Be it literally or metaphorically, Sunshine is not really a part of his life. He hates the sunlight. It is bright.. it's too warm. It blinds hims. But for every one of those reasons, the sunlight of her smile is something special.. something create. It takes his breathe away to see her smiling at him.. for him. Because of him... That kernel of warmth, threatening to maybe one day become something even brighter.. warmer.. burning..

"I like you too.." he says softly and leans in towards her, not as confident as her.. scared.. but unable to stop..

Scarlet Witch has posed:
"Since the invention of the kiss, there have only been five kisses that were rated the most passionate, the most pure. This one left them all behind...." **

Peerhaps not that. But kisses are unusual things. They're beginnings. They're endings. They're words when there aren't any. And, like now, they're bridges that build.
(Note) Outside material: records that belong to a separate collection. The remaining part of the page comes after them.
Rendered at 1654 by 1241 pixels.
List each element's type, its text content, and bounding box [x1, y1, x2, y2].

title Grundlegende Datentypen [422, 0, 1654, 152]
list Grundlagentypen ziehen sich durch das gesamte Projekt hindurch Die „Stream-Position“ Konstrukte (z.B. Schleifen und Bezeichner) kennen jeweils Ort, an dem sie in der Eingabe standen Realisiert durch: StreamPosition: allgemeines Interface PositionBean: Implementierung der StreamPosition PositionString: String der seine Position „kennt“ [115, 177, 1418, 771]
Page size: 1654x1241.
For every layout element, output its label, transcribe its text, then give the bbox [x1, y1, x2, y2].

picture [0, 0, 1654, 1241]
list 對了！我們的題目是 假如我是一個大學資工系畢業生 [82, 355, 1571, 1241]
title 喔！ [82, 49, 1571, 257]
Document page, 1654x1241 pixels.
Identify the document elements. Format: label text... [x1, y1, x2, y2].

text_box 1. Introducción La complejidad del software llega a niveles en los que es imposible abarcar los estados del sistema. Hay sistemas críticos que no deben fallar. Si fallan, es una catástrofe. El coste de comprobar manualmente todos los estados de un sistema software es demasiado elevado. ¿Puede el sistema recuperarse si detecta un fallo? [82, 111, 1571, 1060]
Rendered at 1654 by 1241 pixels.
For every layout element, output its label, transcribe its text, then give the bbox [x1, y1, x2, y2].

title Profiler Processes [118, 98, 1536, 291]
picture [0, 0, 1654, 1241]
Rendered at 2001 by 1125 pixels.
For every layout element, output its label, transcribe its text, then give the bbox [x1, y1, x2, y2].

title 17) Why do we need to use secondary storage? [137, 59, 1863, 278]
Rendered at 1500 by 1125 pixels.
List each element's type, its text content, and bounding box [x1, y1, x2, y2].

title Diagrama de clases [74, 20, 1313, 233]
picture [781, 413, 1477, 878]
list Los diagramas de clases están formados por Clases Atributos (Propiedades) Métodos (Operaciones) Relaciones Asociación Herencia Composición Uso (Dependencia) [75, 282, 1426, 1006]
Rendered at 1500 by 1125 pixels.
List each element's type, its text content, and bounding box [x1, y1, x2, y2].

Wanda isn't any more confident than Nolan is, even if she'd imagined this very thing. Well.. perhaps not this /very/ thing.. time and location may have been different when she pictured it in the past, but all that really mattered were the participants.

When he leans in towards her, she leans in likewise, closing the gap, until if neither of them stops, the inevitable happens and lips meet lips in a gentle bump of surprised connection. It's a thing that takes her a moment to recognize has happened, and a moment longer to do anything about it other than allow her lips to touch his. She remembers, though, remembers to move her own gently against his before drawing breathlessly away.